Sie betrachtete mich überrascht. „Ist das deine Tochter?“ fragte sie meinen Vater. „Nun, Seraphis sei gesegnet, sie ist wunderschön!“
Ich konnte mein Lächeln nicht zurückhalten. Luna Isolde war zu ihrer Zeit eine beeindruckende Luna. Sie hatte neben ihrem verstorbenen Ehemann mit eiserner Faust regiert und jeden zerstört, der es wagte, ihren Weg zu kreuzen. Ich hatte immer gewünscht, sie zu treffen.
„Bitte, setzt euch, während wir auf Alpha Jaris warten. Er wird sich uns bald anschließen,“ sie zeigte uns die Couch.
Ihre Version von „bald“ stellte sich als fast eine Stunde später heraus. Vater und ich waren bereits erschöpft und starrten immer wieder zur Tür, fragend, wie lange es dauern würde, bis der Alpha eintrifft. War ihm nicht bewusst, dass er Gäste empfangen würde?
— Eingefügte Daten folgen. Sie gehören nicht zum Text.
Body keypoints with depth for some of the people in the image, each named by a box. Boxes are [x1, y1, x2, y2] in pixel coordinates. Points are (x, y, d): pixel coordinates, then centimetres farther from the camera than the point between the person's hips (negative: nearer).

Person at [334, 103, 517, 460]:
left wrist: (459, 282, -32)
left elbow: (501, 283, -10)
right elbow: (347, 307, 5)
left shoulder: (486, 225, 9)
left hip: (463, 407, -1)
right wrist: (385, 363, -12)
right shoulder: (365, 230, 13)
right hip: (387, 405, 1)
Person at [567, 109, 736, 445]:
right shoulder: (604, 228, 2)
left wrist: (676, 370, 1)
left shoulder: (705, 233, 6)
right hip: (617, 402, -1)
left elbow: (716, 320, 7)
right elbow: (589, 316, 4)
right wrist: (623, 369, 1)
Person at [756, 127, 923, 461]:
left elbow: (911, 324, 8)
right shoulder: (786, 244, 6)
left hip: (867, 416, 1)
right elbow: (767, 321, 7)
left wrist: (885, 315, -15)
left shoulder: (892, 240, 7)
Seine... neue Luna?
An einem Punkt sah Isolde wütend aus und ging. Als sie zurückkehrte, versicherte sie uns, dass er bald hier sein würde. Und tatsächlich, er kam.
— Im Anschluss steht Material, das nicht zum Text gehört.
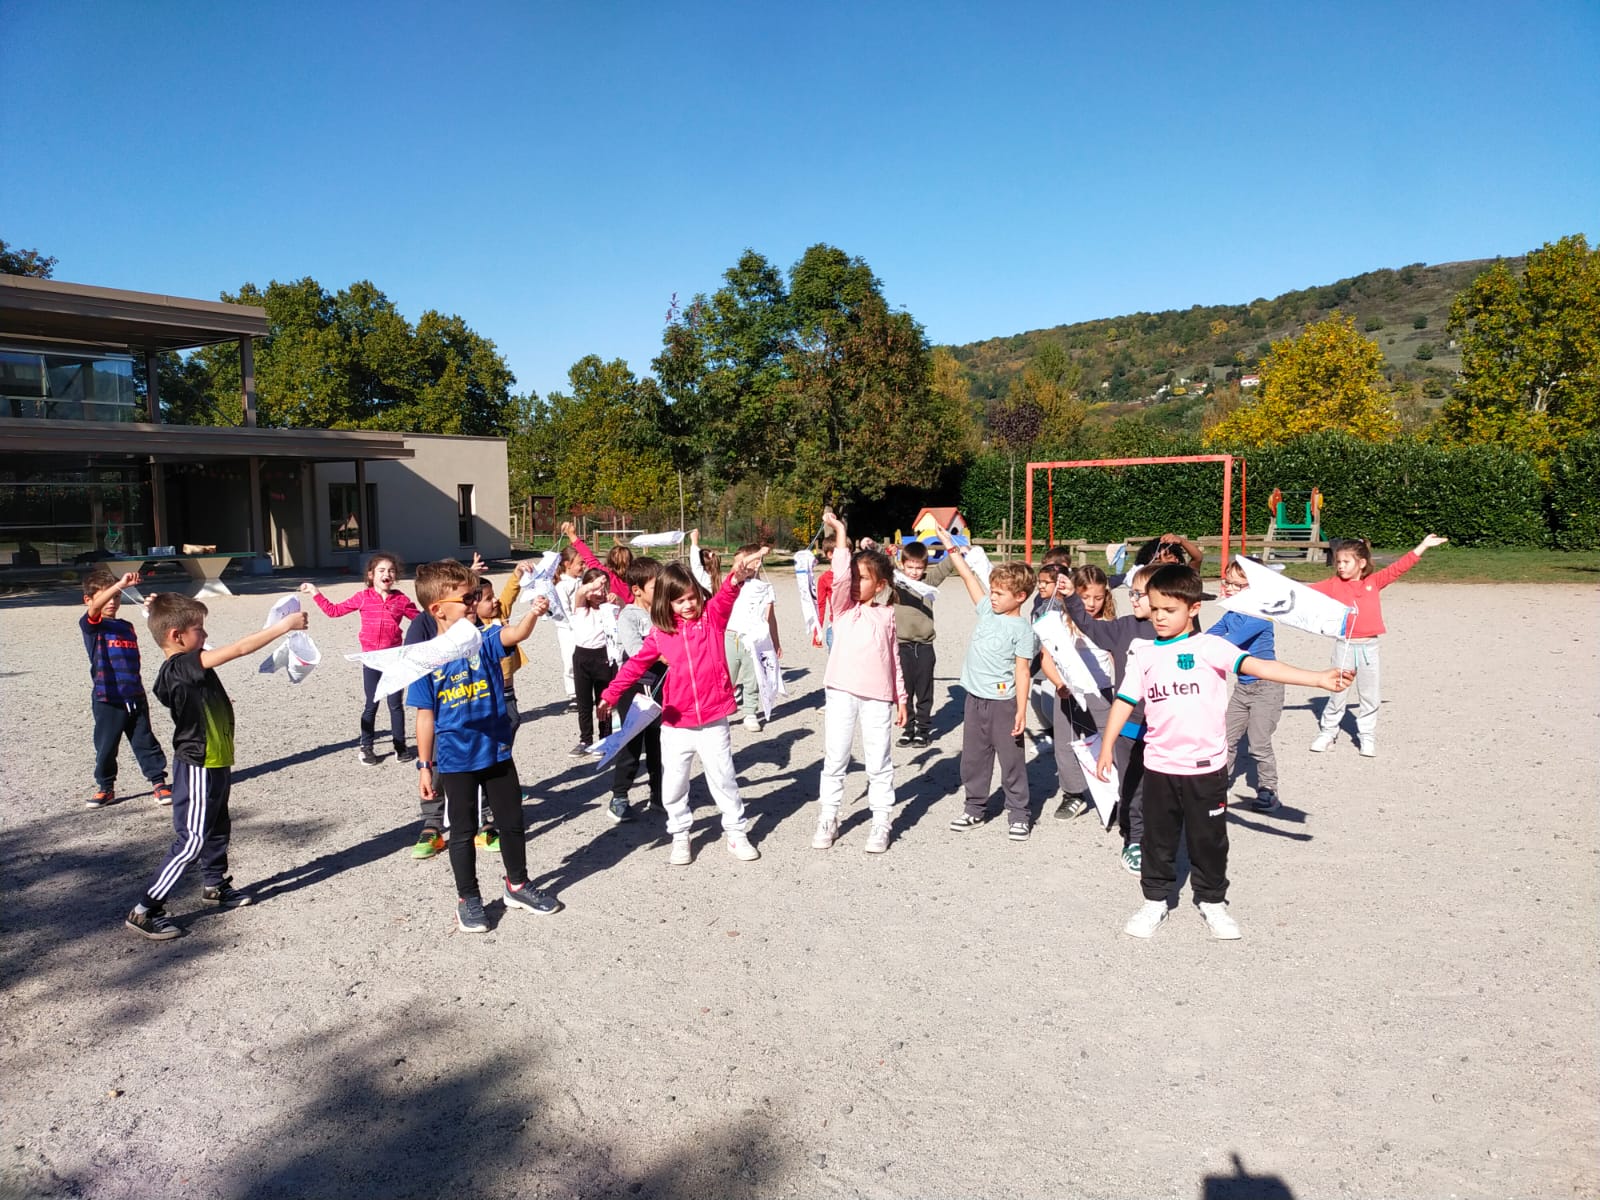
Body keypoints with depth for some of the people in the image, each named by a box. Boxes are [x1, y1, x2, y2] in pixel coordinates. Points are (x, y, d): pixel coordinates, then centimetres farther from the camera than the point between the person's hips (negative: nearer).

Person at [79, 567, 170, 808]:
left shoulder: (127, 627, 13)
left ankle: (159, 782, 13)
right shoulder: (91, 625, -5)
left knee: (145, 742, 8)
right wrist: (120, 584, -40)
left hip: (135, 698, 4)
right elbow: (95, 608, -28)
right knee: (106, 747, 7)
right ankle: (105, 787, 23)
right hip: (107, 700, -4)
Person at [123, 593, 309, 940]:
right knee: (191, 840, -3)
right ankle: (145, 910, 5)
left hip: (214, 765, 10)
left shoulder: (189, 667, 2)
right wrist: (284, 625, -27)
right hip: (198, 770, -10)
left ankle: (214, 884, 43)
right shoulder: (181, 667, -26)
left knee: (218, 829, 24)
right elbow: (239, 649, -30)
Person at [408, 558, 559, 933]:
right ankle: (468, 899, 28)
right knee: (463, 830, 11)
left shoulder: (484, 641, -5)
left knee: (512, 822, 14)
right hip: (455, 761, -2)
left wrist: (534, 611, -48)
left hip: (497, 752, 2)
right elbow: (425, 716, -4)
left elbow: (516, 634, -27)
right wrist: (424, 766, -2)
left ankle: (517, 886, 34)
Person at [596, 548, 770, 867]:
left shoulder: (712, 616, -6)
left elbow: (726, 597, -26)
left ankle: (736, 834, 26)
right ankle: (680, 836, 29)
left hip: (712, 721, -2)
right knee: (673, 785, 10)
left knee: (723, 779, 10)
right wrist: (611, 694, 6)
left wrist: (738, 575, -48)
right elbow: (637, 664, 7)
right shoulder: (659, 632, -1)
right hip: (675, 724, 2)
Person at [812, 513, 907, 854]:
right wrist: (840, 533, -18)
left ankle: (881, 823, 17)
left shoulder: (887, 614, 8)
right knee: (834, 759, 6)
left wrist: (901, 696, 14)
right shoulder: (843, 607, 4)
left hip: (877, 696, 1)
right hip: (841, 692, 0)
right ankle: (828, 819, 18)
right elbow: (840, 577, -16)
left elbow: (893, 658, 14)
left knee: (878, 762, 6)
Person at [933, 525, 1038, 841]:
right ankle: (975, 808, 27)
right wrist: (950, 546, 11)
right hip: (974, 699, 7)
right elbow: (968, 577, 11)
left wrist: (1021, 711, -16)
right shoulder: (987, 611, 6)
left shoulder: (1022, 629, -11)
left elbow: (1022, 671, -14)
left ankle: (1018, 812, 17)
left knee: (1011, 760, 5)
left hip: (1003, 703, -6)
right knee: (973, 759, 14)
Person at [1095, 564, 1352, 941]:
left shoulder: (1209, 647, -7)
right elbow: (1124, 701, 7)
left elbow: (1257, 666, -17)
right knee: (1158, 838, 13)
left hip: (1206, 767, -2)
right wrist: (1106, 748, 5)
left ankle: (1212, 902, 30)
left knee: (1209, 839, 11)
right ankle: (1154, 901, 28)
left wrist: (1318, 678, -27)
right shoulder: (1143, 654, 3)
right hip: (1160, 765, 2)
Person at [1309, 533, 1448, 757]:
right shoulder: (1334, 585, -1)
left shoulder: (1374, 581, 3)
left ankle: (1366, 736, 21)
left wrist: (1423, 546, 4)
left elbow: (1397, 568, 5)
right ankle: (1327, 732, 18)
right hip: (1345, 645, -1)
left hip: (1369, 646, 1)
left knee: (1369, 695, 9)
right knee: (1338, 693, 4)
Die Luft im Raum änderte sich, sobald die Tür sich öffnete und einen Mann und zwei andere hinter ihm enthüllte.
Die Luna atmete erleichtert ein, als sie aufstand. Vater und ich taten dasselbe.
Es war leicht zu erkennen, wer der Alpha war, da die beiden anderen Männer ihn flankierten. Aber in dem Moment, als ich sein Gesicht klar sah, zerbrach meine Welt.
Nein. Nein.
Entsetzen ergriff meine Brust und drückte sie, bis ich Schmerzen fühlte. Das musste ein verdrehter Witz sein. Denn wie in Selene's Namen starrte ich in das Gesicht des Mannes, der mich vor fünf Jahren ruiniert hatte?